To complete this task, print all the data below exactly but leave out the images.
_ _ _ _ _
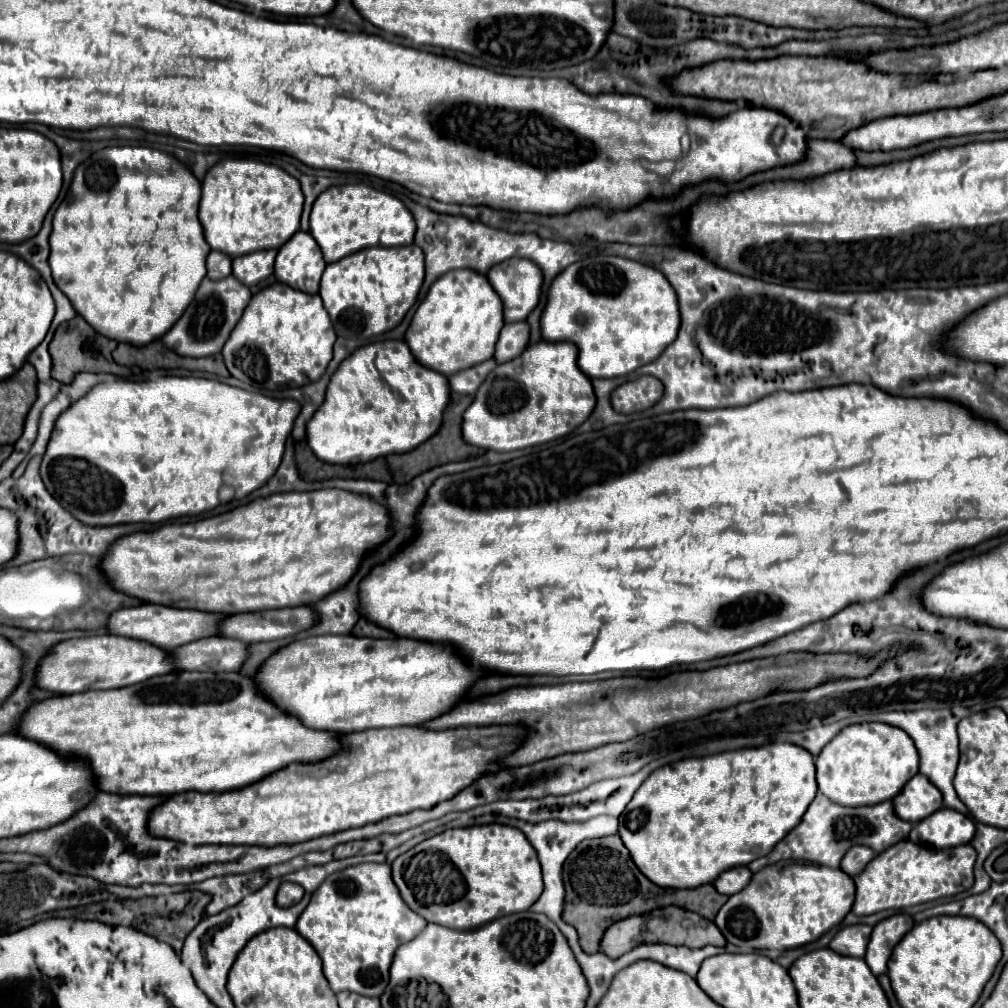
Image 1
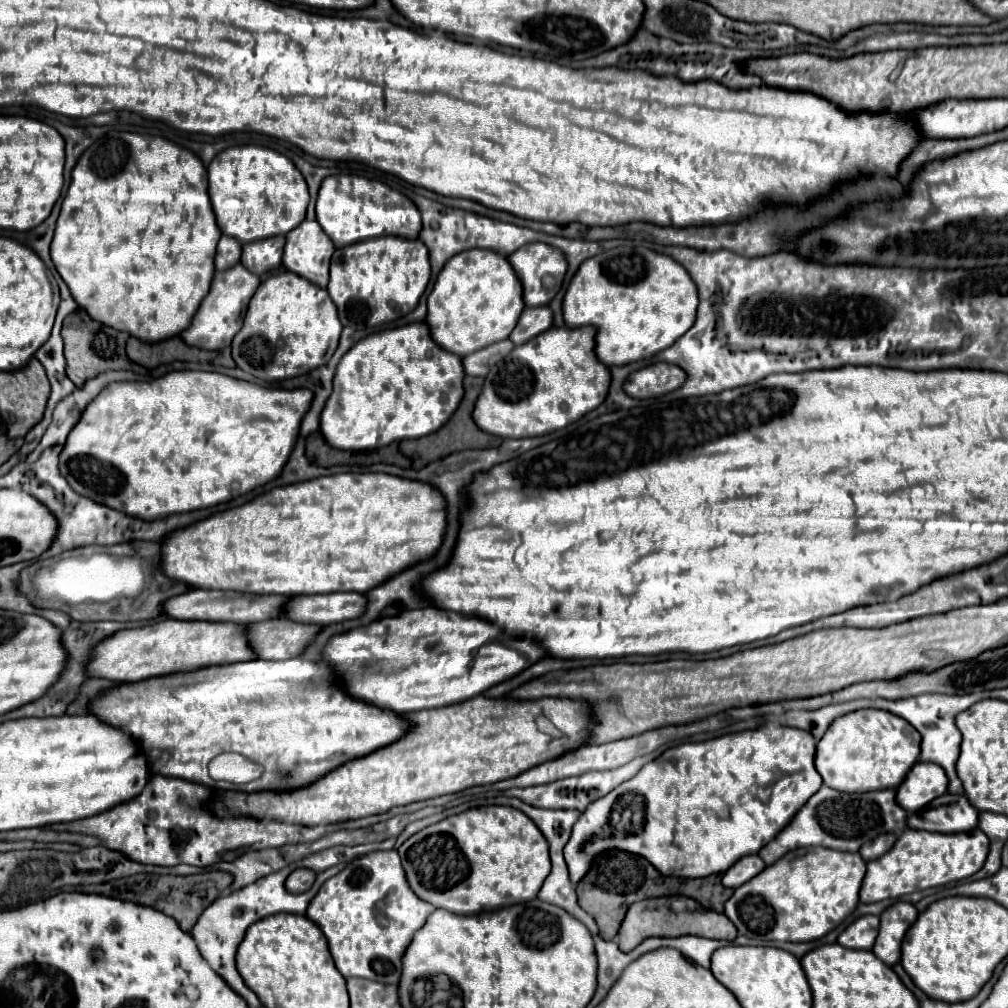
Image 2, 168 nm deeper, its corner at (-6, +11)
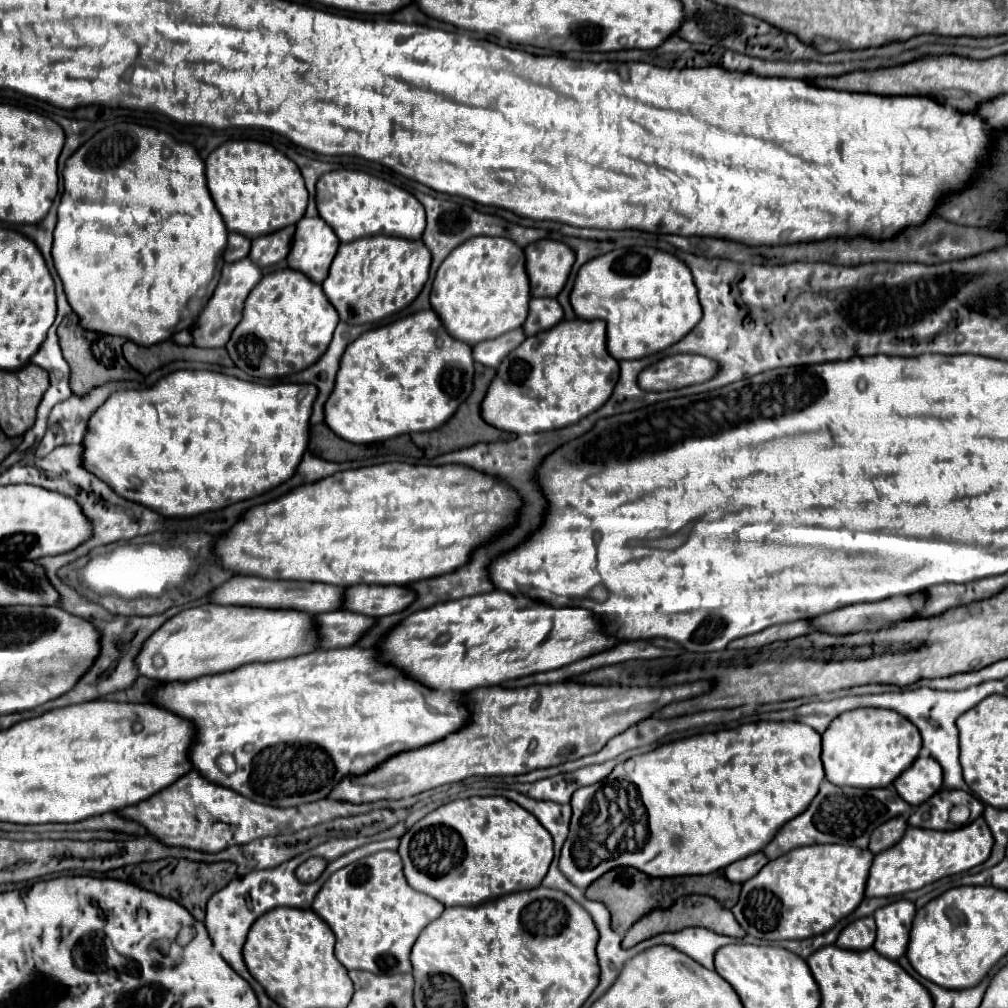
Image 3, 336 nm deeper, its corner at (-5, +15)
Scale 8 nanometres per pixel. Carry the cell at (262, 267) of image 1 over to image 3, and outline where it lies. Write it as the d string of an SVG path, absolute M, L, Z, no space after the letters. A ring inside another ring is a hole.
M289 225L285 229L279 229L277 233L269 233L265 237L253 239L249 259L259 267L283 261L291 249L293 233L295 233L295 225Z

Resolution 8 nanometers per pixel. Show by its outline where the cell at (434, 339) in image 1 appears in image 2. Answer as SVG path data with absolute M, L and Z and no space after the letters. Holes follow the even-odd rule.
M468 249L466 253L458 253L458 257L452 257L446 263L446 269L438 275L432 293L428 295L428 317L426 323L430 325L432 339L446 347L448 351L466 357L482 347L488 347L490 343L508 339L512 329L518 323L518 317L524 309L522 299L522 283L510 265L508 257L498 257L498 253L490 253L490 249Z

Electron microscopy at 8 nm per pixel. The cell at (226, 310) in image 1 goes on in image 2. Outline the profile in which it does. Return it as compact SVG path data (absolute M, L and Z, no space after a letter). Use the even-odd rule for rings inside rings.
M242 263L234 265L232 269L226 271L216 271L214 281L212 281L212 289L206 295L206 299L202 301L198 313L192 319L192 325L182 333L182 339L198 349L210 349L210 351L218 351L224 349L232 343L234 335L240 331L244 315L246 315L246 307L254 295L254 291L260 285L260 277L250 273Z

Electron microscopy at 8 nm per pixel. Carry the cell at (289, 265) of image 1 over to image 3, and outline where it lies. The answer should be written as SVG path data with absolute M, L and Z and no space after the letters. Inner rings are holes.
M303 217L297 223L287 263L291 269L305 273L315 283L323 283L327 279L337 247L337 235L321 217Z

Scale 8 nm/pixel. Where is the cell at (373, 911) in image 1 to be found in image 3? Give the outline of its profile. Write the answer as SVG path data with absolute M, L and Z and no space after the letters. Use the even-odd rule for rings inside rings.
M379 851L375 855L369 855L365 859L359 859L339 871L335 871L321 891L315 895L311 909L331 927L335 933L335 957L345 965L347 969L359 969L359 971L369 971L375 975L395 975L395 973L409 973L411 971L411 961L409 953L413 943L417 941L421 929L435 921L443 913L443 905L435 901L429 895L423 895L415 891L405 875L403 875L403 865L401 857L397 851Z

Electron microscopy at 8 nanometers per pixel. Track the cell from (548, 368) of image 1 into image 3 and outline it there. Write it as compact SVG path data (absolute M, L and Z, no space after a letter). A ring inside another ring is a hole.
M561 321L547 331L527 337L515 351L505 357L505 361L501 361L481 403L481 417L485 423L507 433L539 433L561 429L597 411L609 399L617 383L615 373L619 375L619 363L607 353L603 321Z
_ _ _ _ _
**Answer space**:
Image 1
Image 2, 168 nm deeper, its corner at (-6, +11)
Image 3, 336 nm deeper, its corner at (-5, +15)
Scale 8 nanometres per pixel. Carry the cell at (262, 267) of image 1 over to image 3, and outline where it lies. Write it as the d string of an SVG path, absolute M, L, Z, no space after the letters. A ring inside another ring is a hole.
M289 225L285 229L279 229L277 233L269 233L265 237L253 239L249 259L259 267L283 261L291 249L293 233L295 233L295 225Z

Resolution 8 nanometers per pixel. Show by its outline where the cell at (434, 339) in image 1 appears in image 2. Answer as SVG path data with absolute M, L and Z and no space after the letters. Holes follow the even-odd rule.
M468 249L466 253L458 253L458 257L452 257L446 263L446 269L438 275L432 293L428 295L428 317L426 323L430 325L432 339L446 347L448 351L466 357L482 347L488 347L490 343L508 339L512 329L518 323L518 317L524 309L522 299L522 283L510 265L508 257L498 257L498 253L490 253L490 249Z

Electron microscopy at 8 nm per pixel. The cell at (226, 310) in image 1 goes on in image 2. Outline the profile in which it does. Return it as compact SVG path data (absolute M, L and Z, no space after a letter). Use the even-odd rule for rings inside rings.
M242 263L234 265L232 269L226 271L216 271L214 281L212 281L212 289L206 295L206 299L202 301L198 313L192 319L192 325L182 333L182 339L198 349L210 349L210 351L218 351L224 349L232 343L234 335L240 331L244 315L246 315L246 307L254 295L254 291L260 285L260 277L250 273Z

Electron microscopy at 8 nm per pixel. Carry the cell at (289, 265) of image 1 over to image 3, and outline where it lies. The answer should be written as SVG path data with absolute M, L and Z and no space after the letters. Inner rings are holes.
M303 217L297 223L287 263L291 269L305 273L315 283L323 283L327 279L337 247L337 235L321 217Z

Scale 8 nm/pixel. Where is the cell at (373, 911) in image 1 to be found in image 3? Give the outline of its profile. Write the answer as SVG path data with absolute M, L and Z and no space after the letters. Use the even-odd rule for rings inside rings.
M379 851L375 855L369 855L365 859L359 859L339 871L335 871L321 891L315 895L311 909L331 927L335 933L335 957L345 965L347 969L359 969L359 971L369 971L375 975L395 975L395 973L409 973L411 971L411 961L409 953L413 943L417 941L421 929L435 921L443 913L443 905L435 901L429 895L423 895L415 891L405 875L403 875L403 865L401 857L397 851Z

Electron microscopy at 8 nanometers per pixel. Track the cell from (548, 368) of image 1 into image 3 and outline it there. Write it as compact SVG path data (absolute M, L and Z, no space after a letter). A ring inside another ring is a hole.
M561 321L547 331L527 337L515 351L505 357L505 361L501 361L481 403L481 417L485 423L507 433L539 433L561 429L597 411L609 399L617 383L615 373L619 375L619 363L607 353L603 321Z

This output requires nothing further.